Just going off intuition even in those "extreme cases", we're still only talking Megabytes. In today's device market, even at the budget end, devices have Gigabytes in terms of RAM.

So, for clarification, the issue is not so much with RAM per se. It is more that there are issues with the parser in question, so my objections may not be as warranted as I thought when I made the statement. The main issues are long files that are essentially treated as a single paragraph or many really large paragraphs as that causes Obsidian to load the whole file at once and the Linter which uses the remark parser often takes close to 10 seconds to run against or it outright stalls.

Two previous examples of this were

I have since fixed the performance issue with table identification by creating my own table identification logic which is much faster. But there are still issues/reports of the Linter causing the app to freeze (see https://github.com/platers/obsidian-linter/issues/872).

Because of this, I don't want the Linter to accidentally run and trigger itself to run again on all rules because it will almost definitely cause the UI to lock. Using an in memory cache of the file's contents could actually handle this scenario, but I much prefer the idea of keeping a hash of the contents since it should be smaller in size (if my understanding is correct).

I had a few more thoughts.

Thought 1: FCIM

I suggested keeping a copy of content in RAM because it's the easiest way to allow future implementation of other Lint rules.
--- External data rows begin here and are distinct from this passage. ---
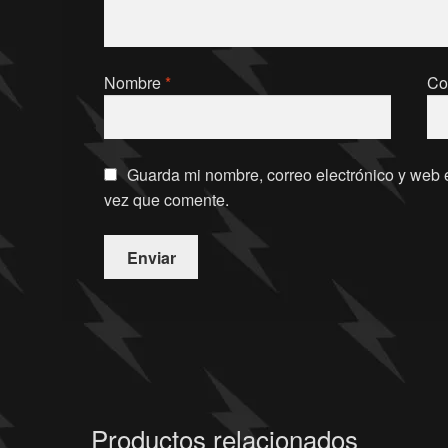
Nombre
*
Co
Guarda mi nombre, correo electrónico y web 
vez que comente.
Productos relacionados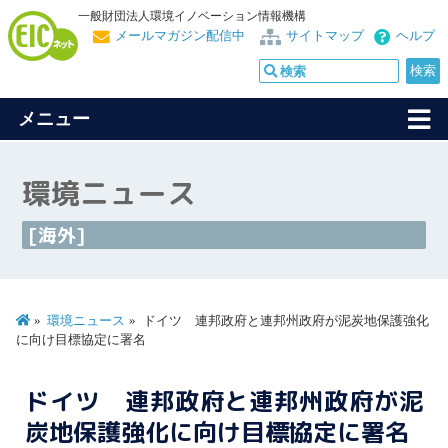
一般財団法人環境イノベーション情報機構
メールマガジン配信中
サイトマップ
ヘルプ
メニュー
環境ニュース
[海外]
環境ニュース
ドイツ 連邦政府と連邦州政府が泥炭地保護強化
に向け目標協定に署名
ドイツ 連邦政府と連邦州政府が泥
炭地保護強化に向け目標協定に署名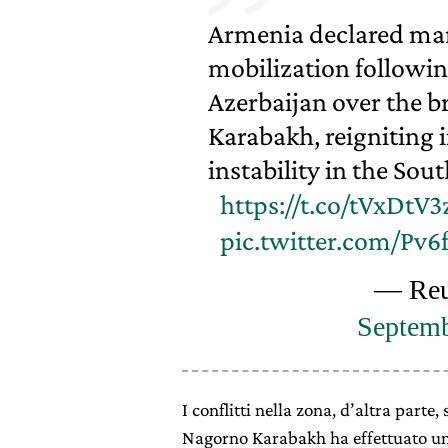
Armenia declared mart
mobilization followi
Azerbaijan over the 
Karabakh, reigniting 
instability in the So
https://t.co/tVxDtV
pic.twitter.com/Pv6
— Reu
Septemb
I conflitti nella zona, d’altra parte,
Nagorno Karabakh ha effettuato u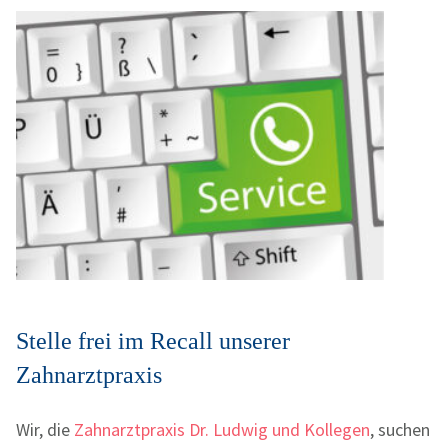
Stelle frei im Recall unserer
Zahnarztpraxis
Wir, die
Zahnarztpraxis Dr. Ludwig und Kollegen
, suchen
Pursuing this idea of a full copy in-memory (FCIM). Obsidian has 3 views: source, live preview, reading.

Just a cursory look at the DOM tells me live preview is different then reading. Doesn't that mean reading view is it's own copy?

If that's true, is there a way to freeze it? By freezing reading view and preventing it from being updated in real time (maintains initial state when opened), if it can be "mapped" (compared) to source mode / live preview, functionally it serves the same purpose as FCIM.
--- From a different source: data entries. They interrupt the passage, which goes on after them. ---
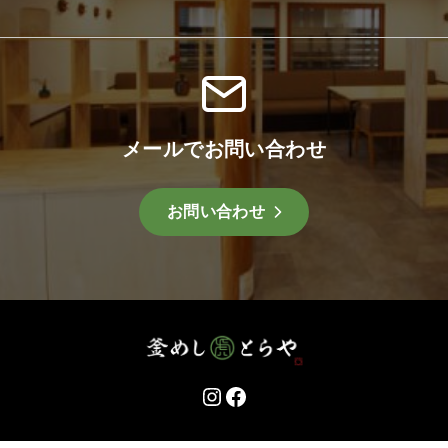
メールでお問い合わせ
お問い合わせ
Instagram
Facebook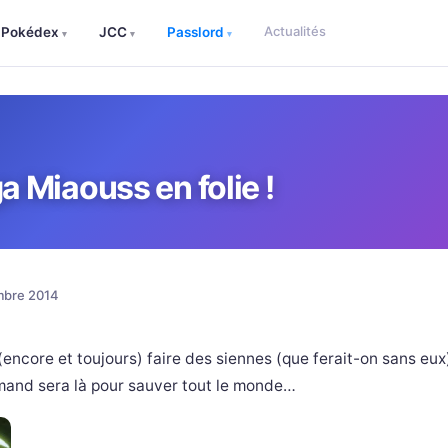
Actualités
Pokédex
JCC
Passlord
▾
▾
▾
 Miaouss en folie !
mbre 2014
encore et toujours) faire des siennes (que ferait-on sans eux
and sera là pour sauver tout le monde…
I am not too sure the current view matters that much. Changes really should not happen in reading view though you can trigger them by linting the file. But beyond that, the sources of each is supposed to be the same regardless of which view is currently in place. I am not opposed to keeping the contents of open files in an in memory cache, but I am not sure how this works when you lint all files in the vault or in a folder. Could you elaborate on what you would think would happen in these scenarios?

Thought 2: Hashing

Disregarding future lint rules, and focusing on the ability itself ie. modified timestamp updating if content changed (even after lint), Git came to mind.
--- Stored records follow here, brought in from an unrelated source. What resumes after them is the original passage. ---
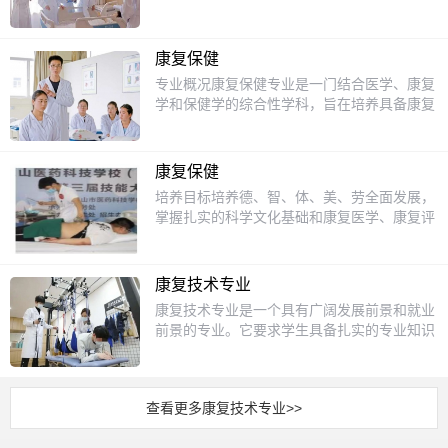
医学概论、康复治疗技术、中医传统康复技
够掌握人体经络、穴位的基本知识，以及各种
人体的基本结构和功能。2.康复技术课程：学
术、运动与康复保健，掌握康复评估与治疗技
按摩手法和技巧。这门专业不仅注重理论知识
习各种康复技术，如物理治疗、运动疗法和按
术。实践技能课程：物理因子理疗法、针灸推
的积累，更强调实践操作能力的培养，旨在为
摩疗法，掌握实际操作技能。3.心理学课程：
康复保健
拿概要、推拿按摩基本手法训练、刮痧保健方
社会输送具备专业技能的保健按摩师。课程设
了解患者的心理需求，学习如何通过心理支持
专业概况康复保健专业是一门结合医学、康复
法与技术，强化实操能力。辅助课程：膳食营
置1.中医基础理论：学习中医的基本概念，如
帮助患者更好地康复。4.实践课程：通过实习
学和保健学的综合性学科，旨在培养具备康复
养与康复保健、心理保健基础知识，提升综合
阴阳五行、脏腑经络等。2.人体解剖学：了解
和临床实践，学生可以将理论知识应用到实际
治疗和健康管理能力的专业人才。随着人们对
服务素养。实践课程模块校内实训：依托康复
人体的骨骼、肌肉、神经等结构，为按摩操作
工作中，积累宝贵的经验。招生对象康复保健
健康需求的日益增长，康复保健专业逐渐成为
实训室，开展针灸、推拿、刮痧、物理治疗等
打下基础。3.按摩手法与技巧：学习推拿、揉
专业主要面向初中毕业生，尤其是那些对医学
热门选择。学生通过学习，能够掌握基本的康
实操训练，模拟真实康复场景。校外实习：与
捏、按压等基本手法，以及针对不同部位的按
康复保健
和健康领域感兴趣的学生。如果你喜欢帮助他
复技术、保健知识和健康管理技能，为未来的
各级医院康复科、疗养院、社区康复机构等合
摩技巧。4.常见病症的按摩治疗：掌握针对颈
培养目标培养德、智、体、美、劳全面发展，
人，对身体健康和康复有浓厚的兴趣，那么这
职业发展打下坚实基础。课程设置1.基础医学
作，提供学生实习机会，积累一线工作经验。
椎病、腰椎病、肩周炎等常见病症的按摩治疗
掌握扎实的科学文化基础和康复医学、康复评
个专业将是一个理想的选择。通过系统的学习
课程：包括解剖学、生理学、病理学等，帮助
三、教学特色与资源保障实训条件实训室设备
方法。5.保健按摩实践：通过实际操作，提升
定、康复治疗等知识，具备康复评定、康复治
和实践，你将掌握专业的康复技能，为未来的
学生了解人体结构和功能。2.康复治疗技术：
齐全，涵盖针灸推拿、物理治疗、康复评定等
学生的按摩技能和应对能力。招生对象本专业
疗、人际沟通与团队协作等能力，能够从事物
职业发展打下坚实的基础。升学方面康复保健
学习物理治疗、作业治疗、言语治疗等康复技
模块，满足全场景教学需求。模拟社区康复中
主要面向初中毕业生，无论是对中医感兴趣，
理治疗、作业治疗、言语治疗等工作的高素质
专业的学生在完成学业后，可以选择对口升
术，掌握常见疾病的康复方法。3.保健与健康
康复技术专业
心、养老院等实景环境，强化学生岗位适应能
还是希望掌握一门实用技能的学生，都可以选
技术技能人才。主干课程鈥⒆ㄒ祷】纬蹋喝
学，继续深造。主要可以报考的大专或本科专
管理：学习营养学、运动保健、心理健康等知
力。师资力量专业教师团队由临床经验丰富的
康复技术专业是一个具有广阔发展前景和就业
择保健按摩专业。学习过程中，学生不仅能获
颂褰馄恃А⑸硌А⒉±硌А⑷颂宸⒂А⑷颂逶
业包括康复治疗学、运动康复学、护理学和健
识，培养健康管理能力。4.实践操作课程：通
康复治疗师、中医专家及“双师型”教师组成，
前景的专业。它要求学生具备扎实的专业知识
得专业知识，还能培养耐心、细心和责任感，
硕А⒔】灯拦馈⒘俅惨窖Ц怕邸ｂ€⒆ㄒ岛诵
康管理等。这些专业不仅与康复保健密切相
过模拟训练和临床实习，提升学生的实际操作
部分教师持有高级保健按摩师等职业资格。教
和实践技能，并具备良好的职业道德和人文关
为未来的职业发展打下坚实基础。升学方面完
目纬蹋嚎蹈雌蓝际酢⒃硕瘟萍际酢⒆饕抵瘟
关，还能为学生提供更广阔的职业发展空间。
能力和临床经验。招生对象康复保健专业主要
师团队参与省级、国家级技能竞赛指导，教学
怀能力。未来，随着医疗水平的提高和社会对
成中专阶段的学习后，学生可以通过对口升学
萍际酢⑽锢硪蜃又瘟萍际酢⒅幸娇蹈粗瘟萍际
通过进一步的学习，学生可以成为专业的康复
面向初中毕业生，适合对医学、康复和保健感
水平高。教学模式“理论+实践+证书”融合：将
康复治疗需求的不断增长，康复技术专业将继
考试进入大专或本科院校继续深造。对口的专
酢⒀杂镏瘟萍际酢⒊＜膊】蹈础＞鸵捣较蜮
治疗师、运动康复师或健康管理师，为更多的
兴趣的学生。学生需要具备一定的学习能力和
职业资格证书考核内容融入教学，学生可考取
查看更多康复技术专业>>
续发挥重要作用。一、专业定义与培养目标康
业包括中医学、针灸推拿学、康复治疗学等。
€⒁搅屏煊颍涸谧酆弦皆嚎蹈匆窖Э啤⒖蹈醋ǹ
人提供专业的康复服务。就业前景随着人们对
动手能力，同时对帮助他人、改善健康有浓厚
保健按摩师、健康管理师等证书，增强就业竞
复技术专业旨在培养具备扎实的康复治疗理论
这些专业不仅与保健按摩密切相关，还能为学
埔皆骸⑸缜郎裰行牡龋骼嗉膊』蛩鹕说
健康的重视程度不断提高，康复保健专业的就
的兴趣。通过系统的学习和实践，学生能够逐
争力。“校医共育”机制：与医疗机构深度合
Rather then storing complete copies of files, IIRC it does things with hashing and zlib compression. Maybe it's possible to do something similar here?

So instead of doing FCIM:

  1. Whenever a file is opened in an editor read the content, compress / hash it to string A. Store in-memory, even in the frontmatter of the file itself, or a file cache somewhere accessible to Obsidian.
  2. After Linter is executed, do the same process to get the new hash string B.
  3. Simple string comparison of hashes A and B. If not the same update modified timestamp and the hash, else do nothing.

Essentially this is trading memory for compute power, and probably more difficult to implement lint rules for in future, but maybe it works?

Lint rules as well as hashing itself would hardly be used in any rules themselves as I see it. Right now, we check if the text has changed at all when linting a file happens. If it has, the date modified will be updated. However it sounds like all you want is there to be an ability to specify that the value from the file system be ignored when setting the date modified (i.e. let the Linter making an update to a file be the sole source of truth).

I see hashing more as a way to prevent linting a file that was already linted with the same rules. It is more in the case of running all linting rules on a file x seconds after the user last made a modification to a specific file. But that may not be necessary if all we need is the two settings I asked about above.

Feel free to give your thoughts on this. I know mine can seem quite jumbled, so thanks for bearing with me!